___ PROVIDED TEXT

Illinois lawmakers call for investigation into lottery

Dec 13, 2016, 8:24 am (27 comments)

Illinois Lottery

State lawmakers from both political parties are calling for an investigation of how the Illinois Lottery managed scratch-off games in response to a report showing the lottery didn't award many of the biggest prizes in the biggest games.

"I just don't think we should promise people things we don't deliver," said state Rep. Lou Lang, D-Skokie. "And if we say we have a game that's going to pay X and it doesn't pay X, then we've lied to the people who bought the tickets."

Lang was joined by state Sen. Terry Link, D-Waukegan, state Rep. Scott Drury, D-Highwood, and state Rep. David McSweeney, R- Barrington Hills, in calling for legislative hearings after the investigation was published Friday.

(See Investigation: Illinois Lottery didn't award 40% of scratch-off grand prizes, Lottery Post, Dec. 9, 2016.)

Illinois handed over management of its lottery in mid-2011 to a private firm, Northstar Lottery Group, and the Tribune studied the 17 biggest-prize instant games that were begun and ended in the five years since.

Reporters found most of those games did not award all of their grand prizes and some did not award any. In all, those games awarded less than 60 percent of their grand prizes — a rate lower than other states studied by the Tribune, and lower than when Illinois managed its own lottery. The Tribune also found that, because of how the games ended, the lottery often paid a lower percentage of revenue than the games were designed to pay.

______
___ RECORD EXTRACTS

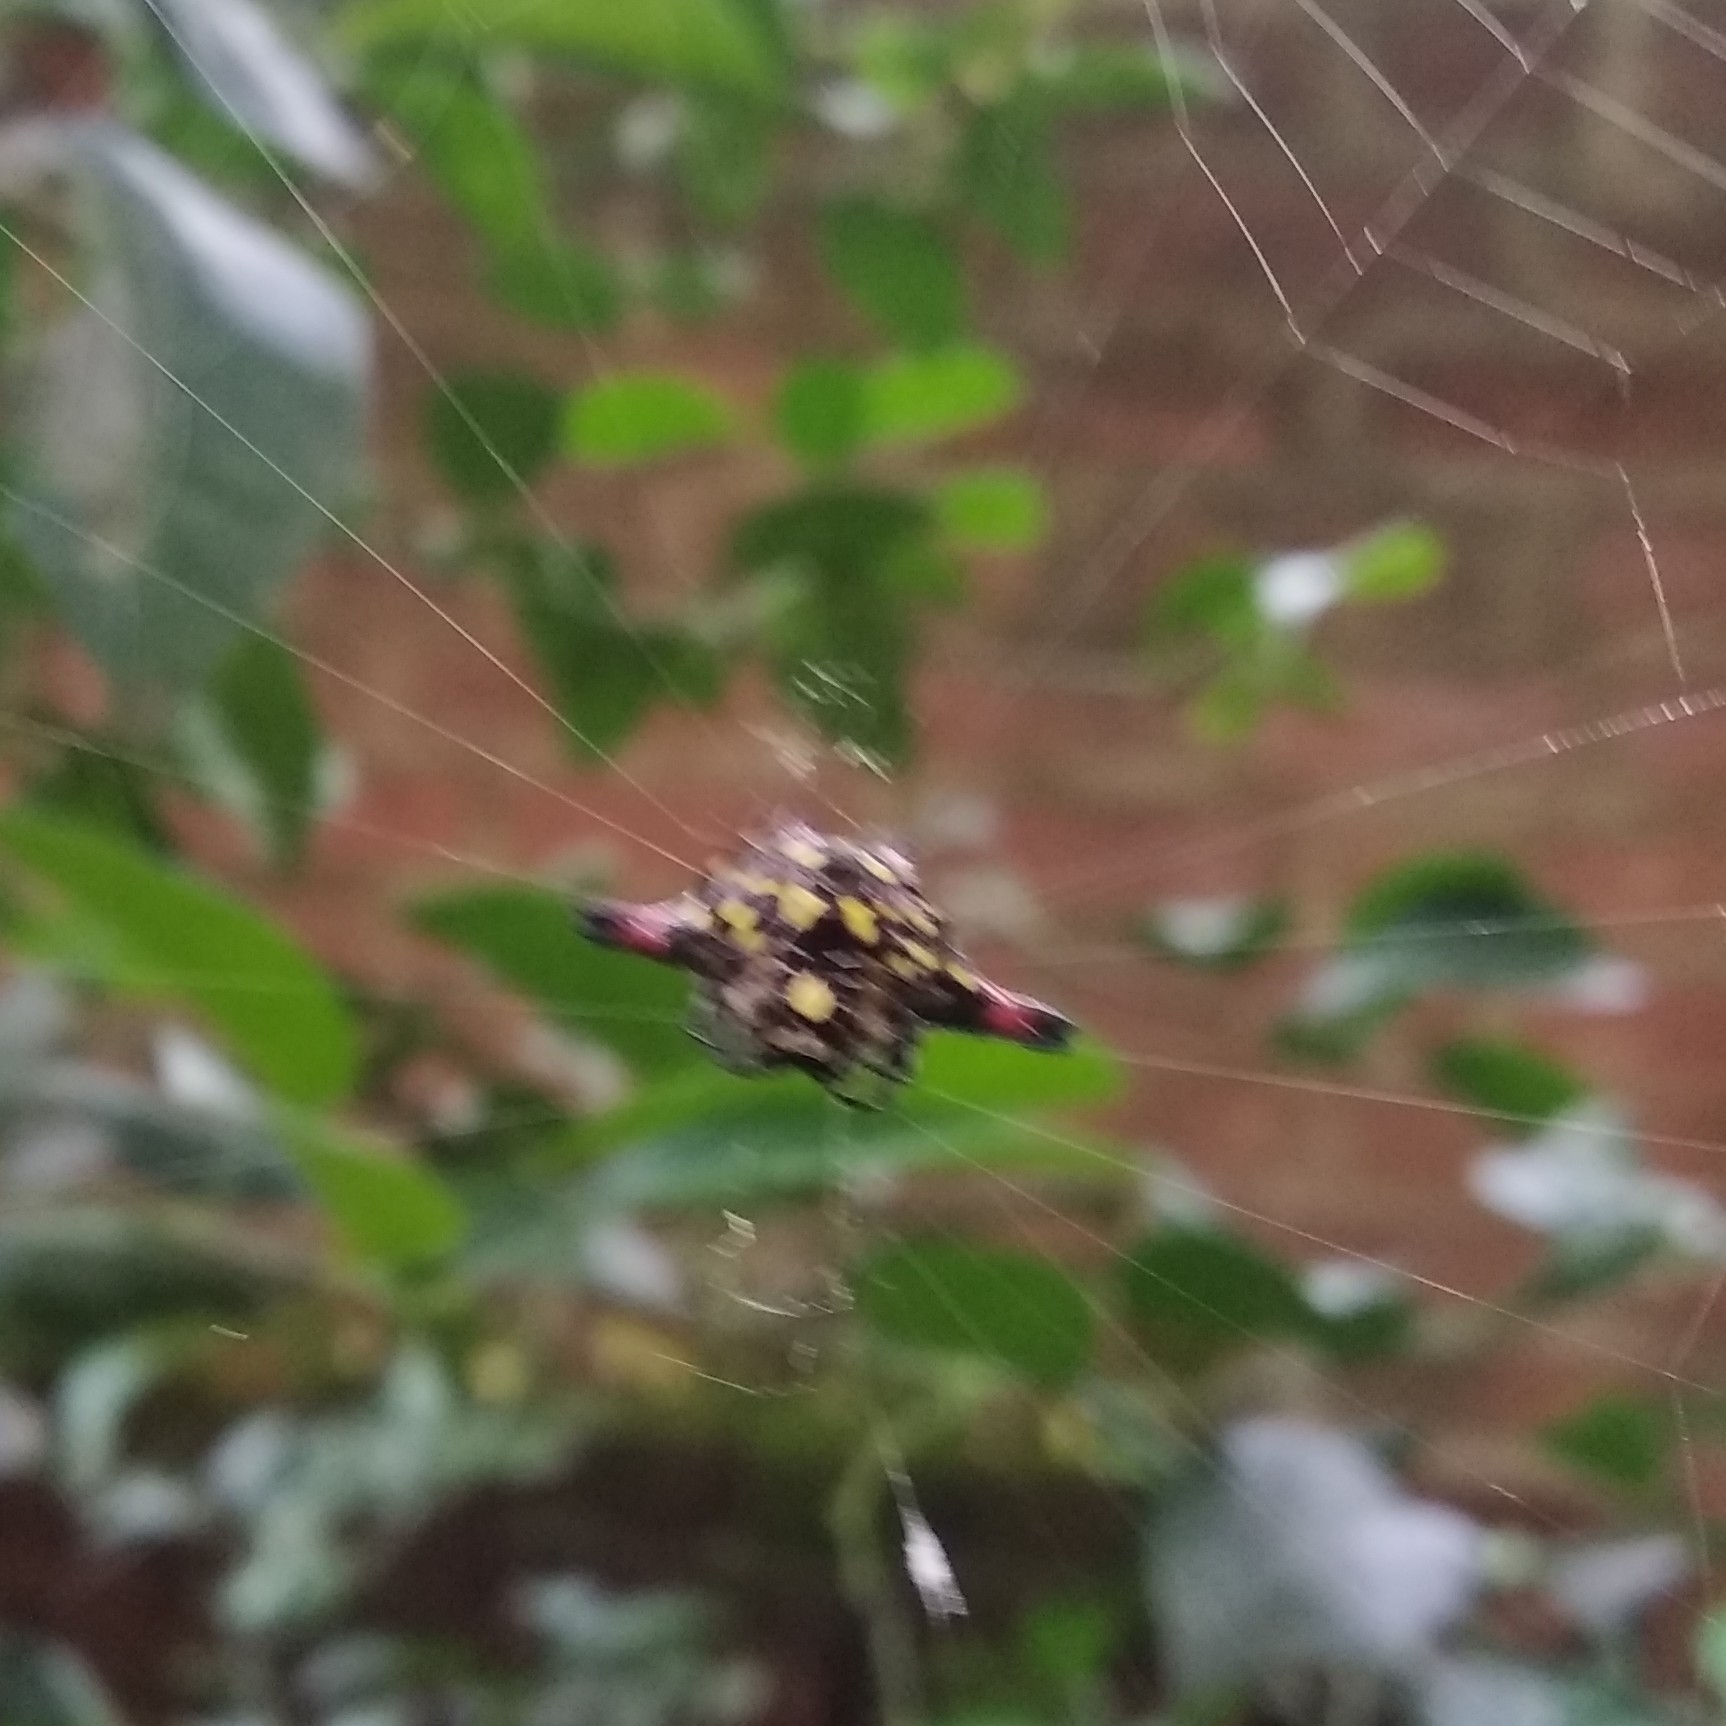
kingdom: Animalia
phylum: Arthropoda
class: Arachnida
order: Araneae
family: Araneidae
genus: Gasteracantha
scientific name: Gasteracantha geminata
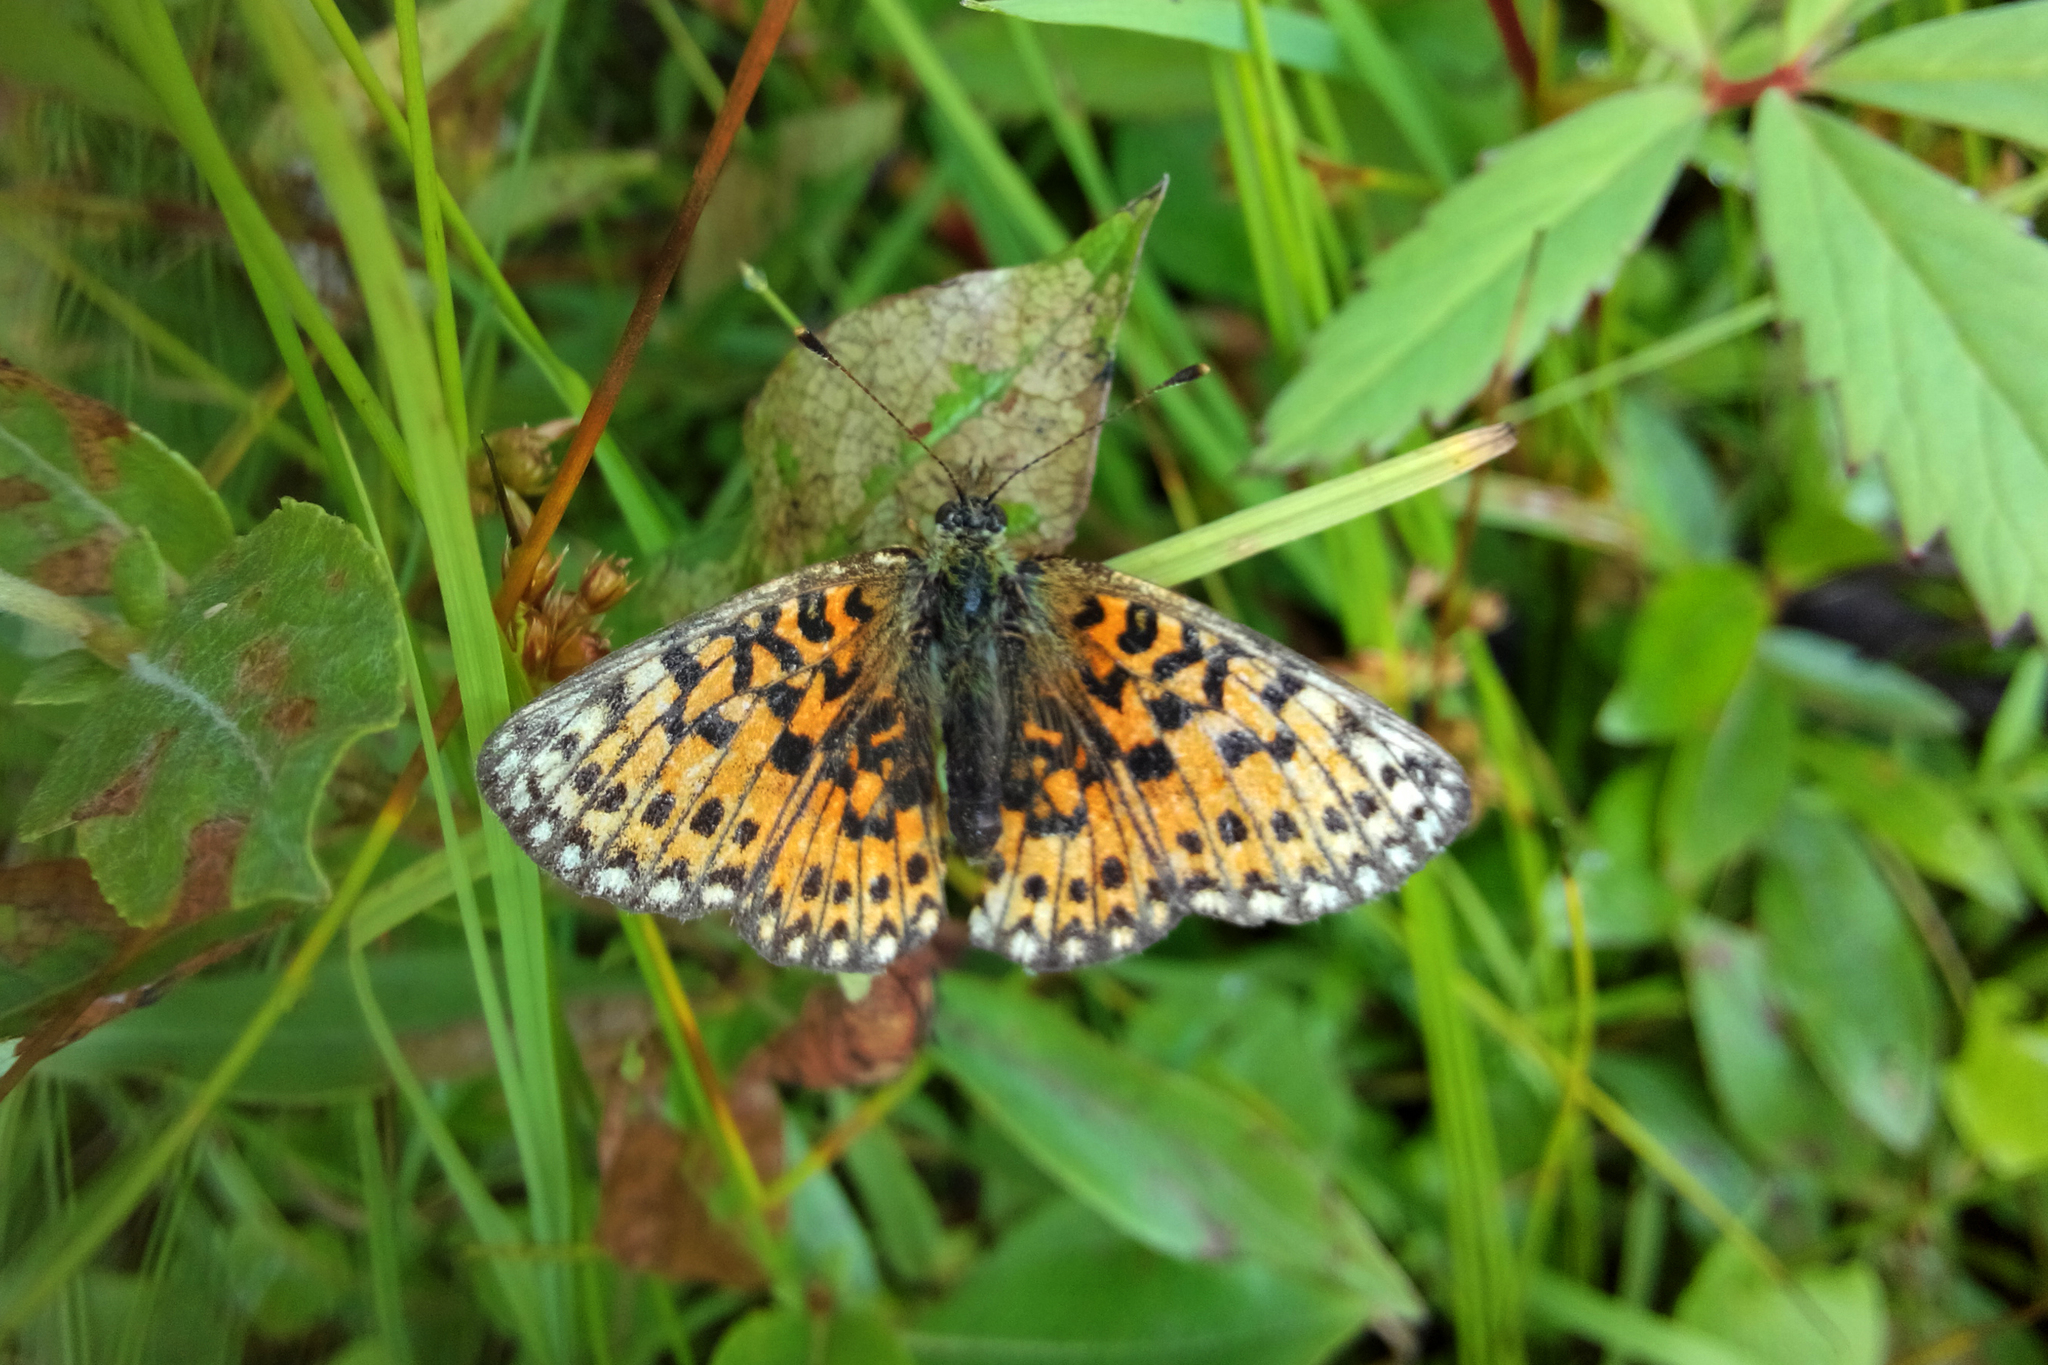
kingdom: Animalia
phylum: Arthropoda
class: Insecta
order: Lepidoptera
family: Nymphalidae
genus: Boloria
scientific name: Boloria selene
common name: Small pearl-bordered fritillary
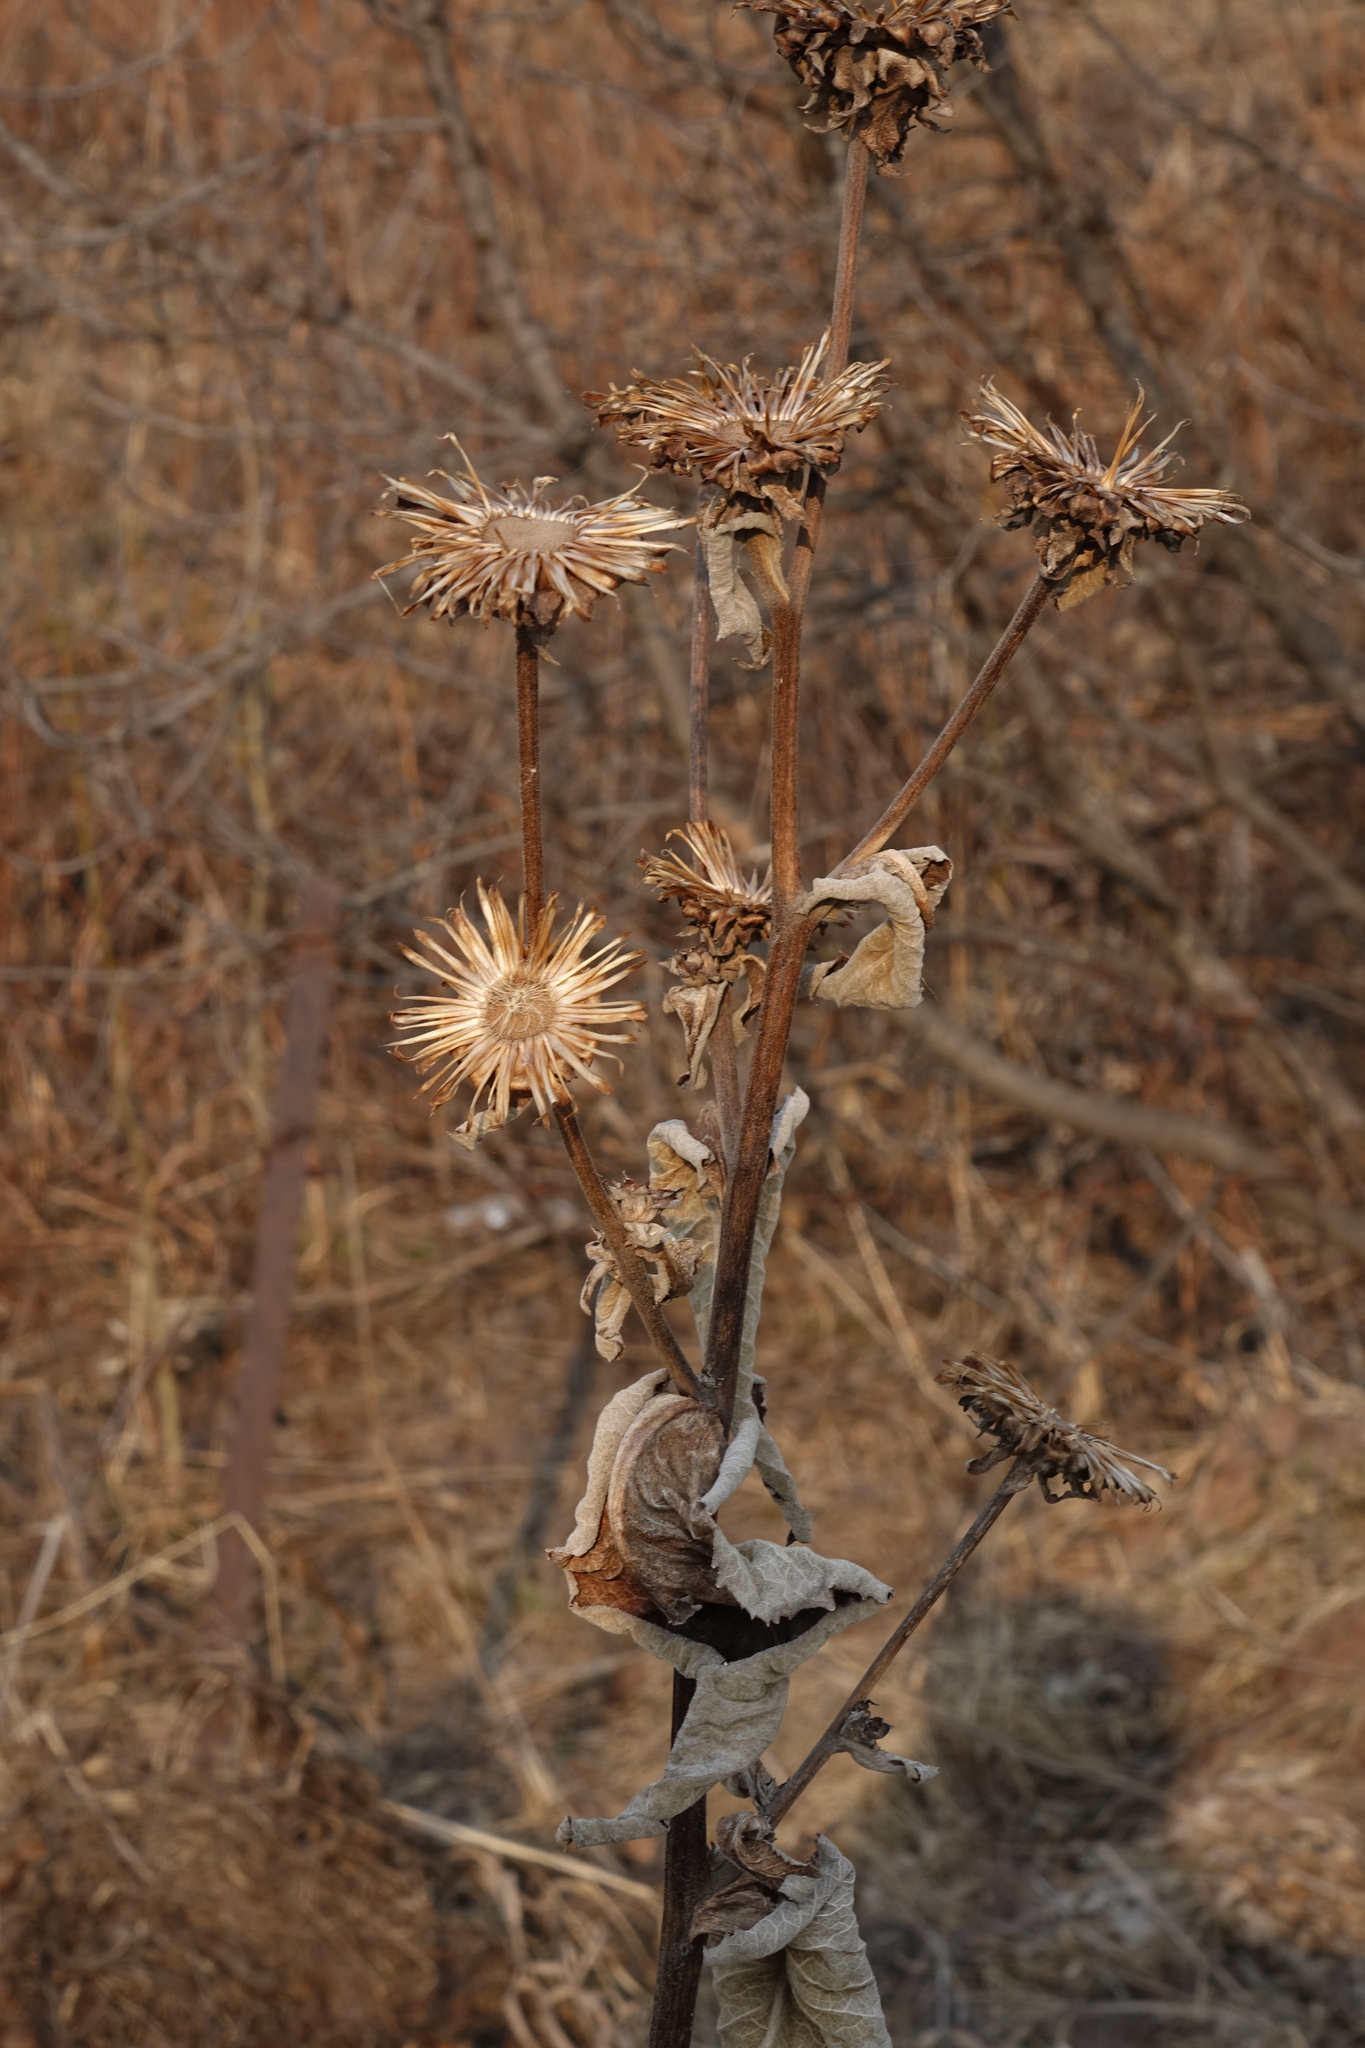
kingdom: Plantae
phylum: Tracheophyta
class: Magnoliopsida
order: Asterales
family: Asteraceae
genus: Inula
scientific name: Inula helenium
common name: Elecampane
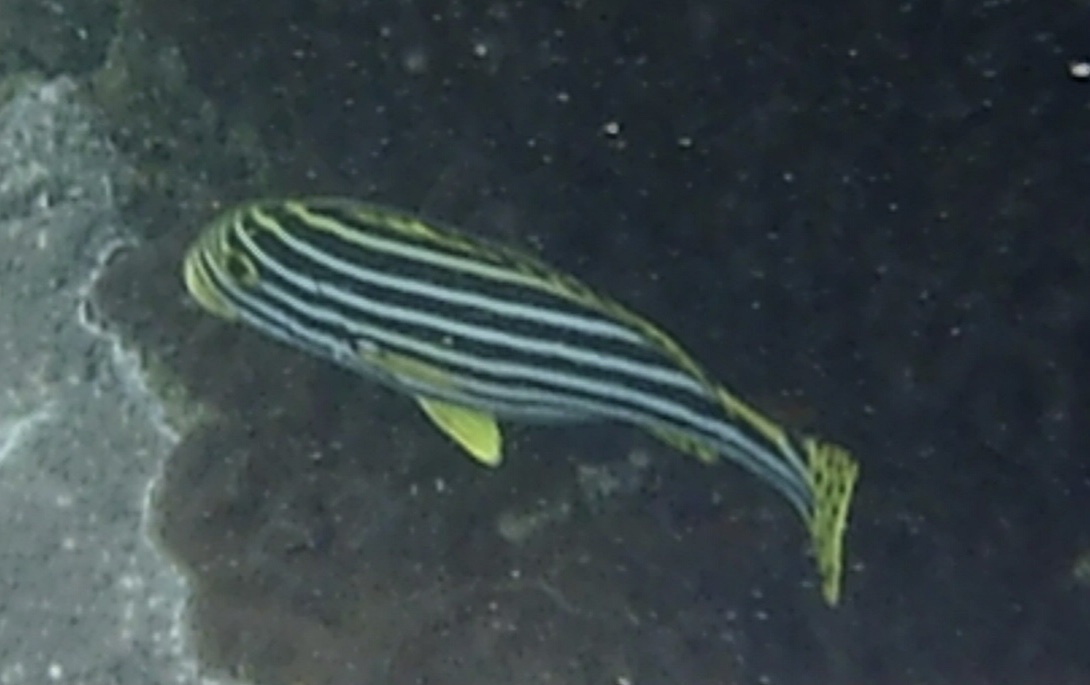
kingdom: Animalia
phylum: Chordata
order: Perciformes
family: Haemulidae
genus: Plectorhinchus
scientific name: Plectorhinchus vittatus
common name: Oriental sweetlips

______

*PROMPT:* Reproduce word for word the portion of the lottery article above, starting at "Dec 13, 2016, 8:24" and ending at "the biggest games.".

*TASK SOLUTION:*
Dec 13, 2016, 8:24 am (27 comments)

Illinois Lottery

State lawmakers from both political parties are calling for an investigation of how the Illinois Lottery managed scratch-off games in response to a report showing the lottery didn't award many of the biggest prizes in the biggest games.